Alan Ayckbourn and Scarborough

Maybe it's part of my moving house six times in this twelve month period, but I've become enamoured of writers who become defined by a location. I appreciate that sense of identity with place - John Fowles in Lyme Regis, George Mackay Brown in Stromness, Paul Bowles in Tangiers. My own one hint of permanence remains our place in the French Pyrenees, a home for thirteen years now, somewhere that has changed around us but carries ancient rhythms. true home remains our place in Santa Fe, though for various reasons that is on the market at the moment.

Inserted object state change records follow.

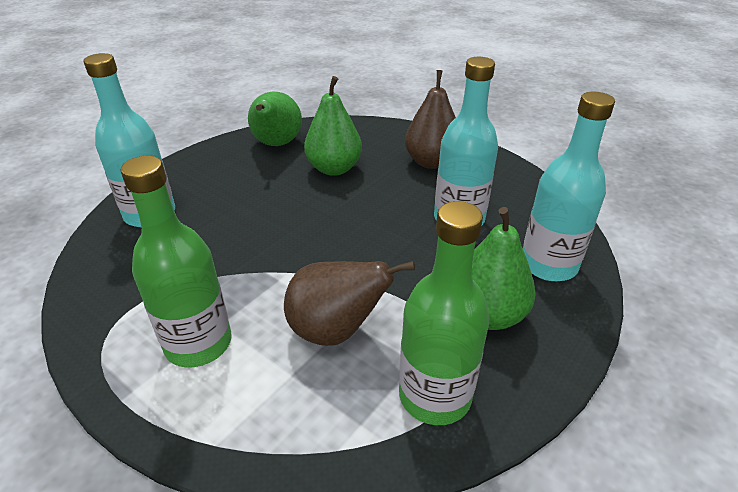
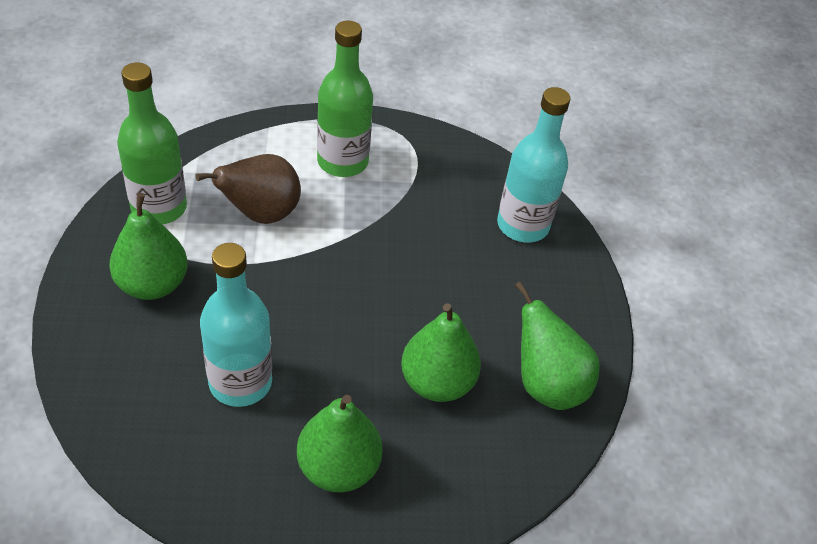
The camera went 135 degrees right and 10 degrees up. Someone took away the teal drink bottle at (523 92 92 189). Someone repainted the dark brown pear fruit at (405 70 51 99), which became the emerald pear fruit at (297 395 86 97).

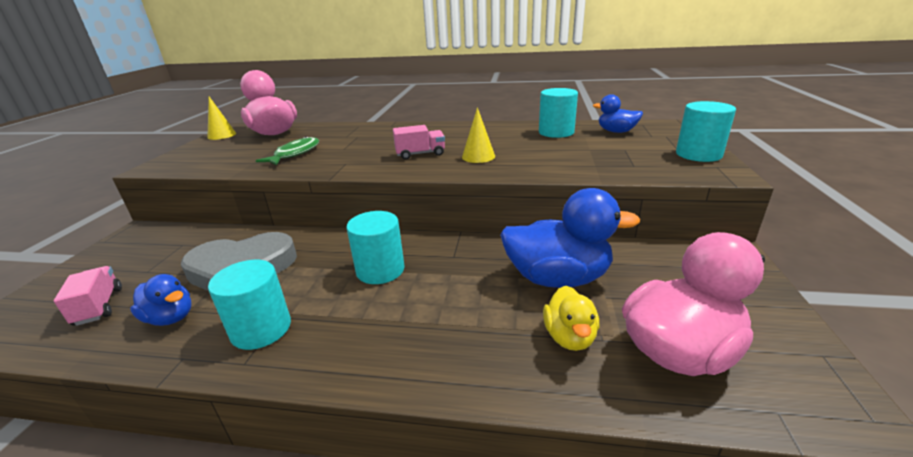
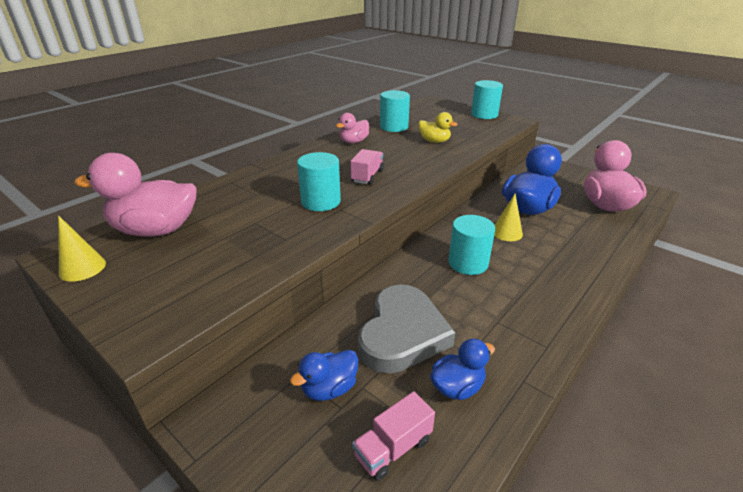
The camera went 60 degrees left and 5 degrees up. Someone took away the emerald fish figure at (256 136 63 29). Someone put down the rosy toy duck at (336 113 33 30). Someone carried the teal cylinder from (208 260 83 90) to (297 152 44 59). Someone carried the yellow cone shape from (462 107 33 56) to (494 194 29 47). Someone carried the yellow toy duck from (543 286 56 65) to (418 112 40 31). Someone carried the cobalt toy duck from (592 94 51 39) to (290 350 68 51). Someone rotated the rosy truck at (53 266 69 60) by 45 degrees counterclockwise.

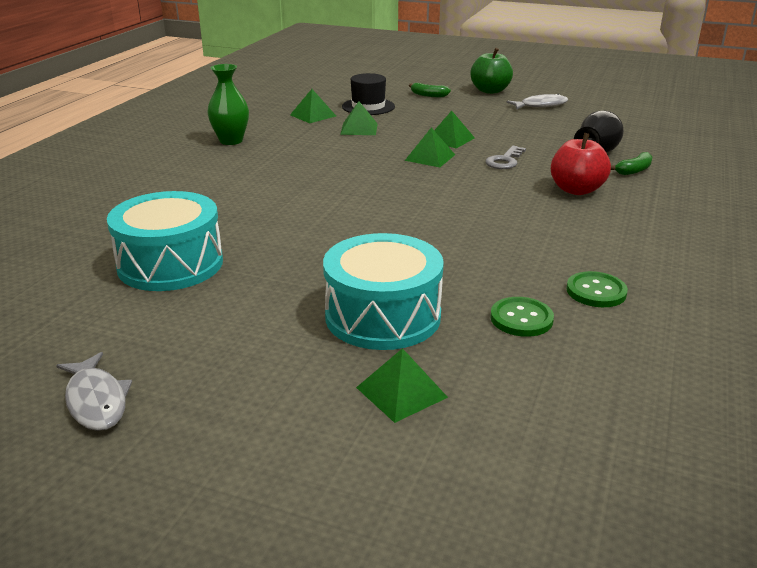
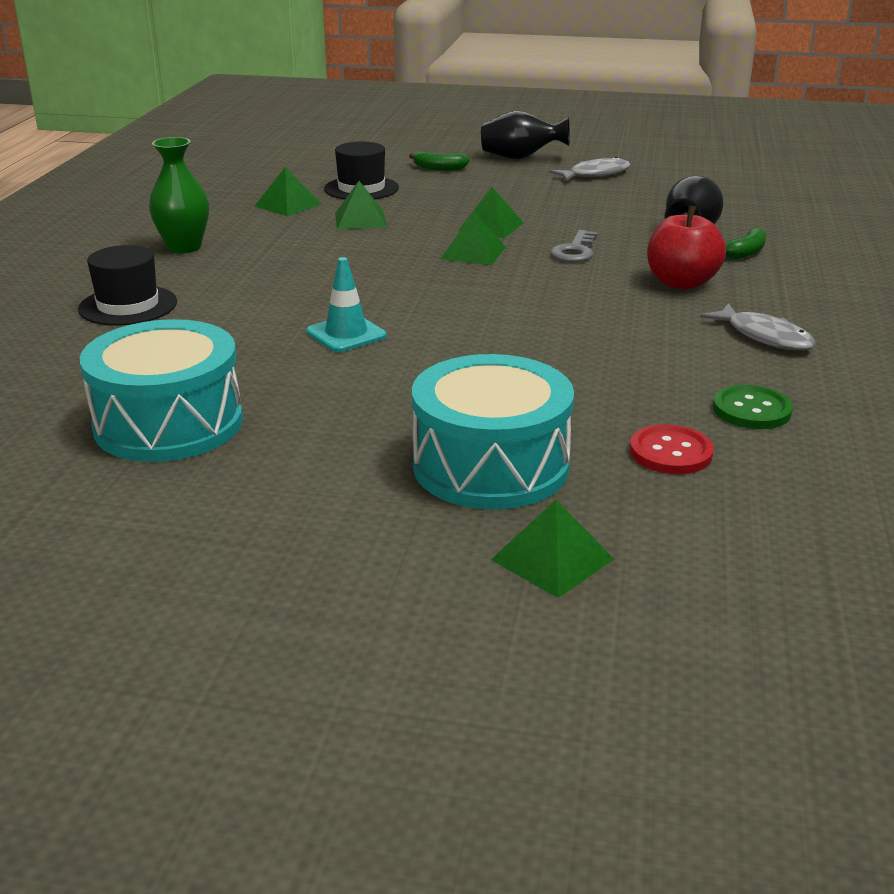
The camera went 10 degrees left and 0 degrees up. Someone put down the black top hat at (78 245 99 81). Someone put down the teal safety cone at (306 257 81 95). Someone carried the gray fish figure from (56 352 76 79) to (700 303 116 47). Someone swapped the emerald apple fruit at (471 48 42 46) for the black flower vase at (481 111 89 48). Someone repainted the emerald sewing button at (490 297 64 40), which became the scarlet sewing button at (630 424 84 50).

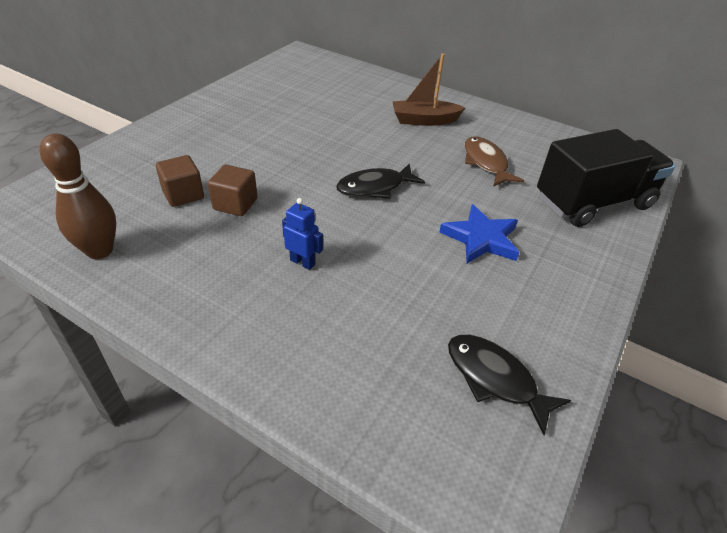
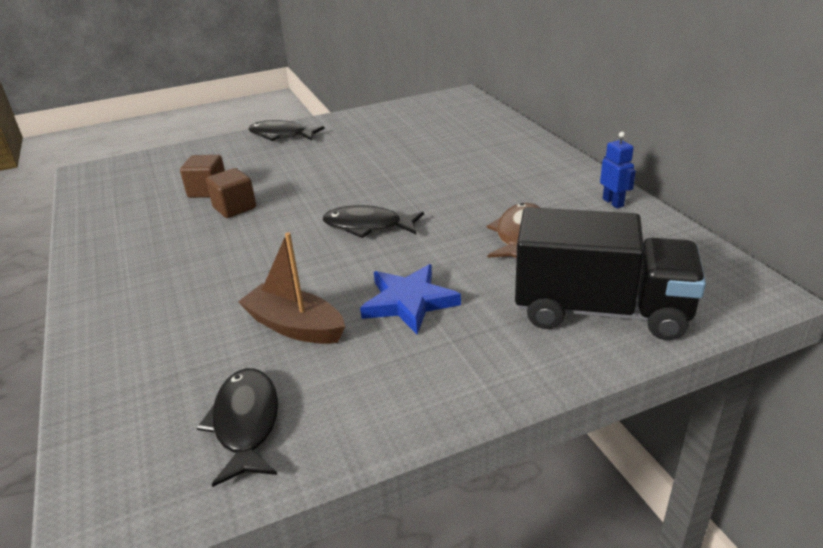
The camera went 40 degrees right and 10 degrees down. Someone took away the dark brown tenpin at (40 134 76 125). Someone put down the black fish figure at (248 120 77 21). Someone carried the cobalt toy robot from (282 198 41 72) to (600 132 36 76). Someone carried the dark brown toy boat from (392 54 73 72) to (238 232 107 112).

So I was glad in visiting Scarborough to get to visit the Stephen Joseph Theatre. Alan Ayckbourn arrived in the town fifty years ago, and a current production sees the revival of his West End hit from forty years ago, Relatively Speaking.
It's curious how a play of 1967 is now a period piece, just as much as Noel Coward's plays. It's an engaging play still though, tightly written, a gentle farce of misunderstandings but characters drawn to have real pathos. I go to an evening of stand-up comedy, I laugh a lot, yet somehow I emerge drained rather than restored. A good evening of comedy theatre has a different effect, it does cheer me.
The play was originally written to cheer holidaymakers seeking to come in from the rain. That was even more necessary this summer. Ayckbourn's plays all get their first airing in this theatre-in-the-round which he built out of an old cinema. The theatre has a policy of producing nothing too daring, knowing its audience (unlike the Drum Theatre in Plymouth, which has a youth audience to appeal to and likes a sniff of danger). The evening was quite jolly and comfortable - and sold out.
By the way, if you head that way, I recommend the excellent Cafe Fish for a meal beforehand - worth a trip to Scarborough in itself.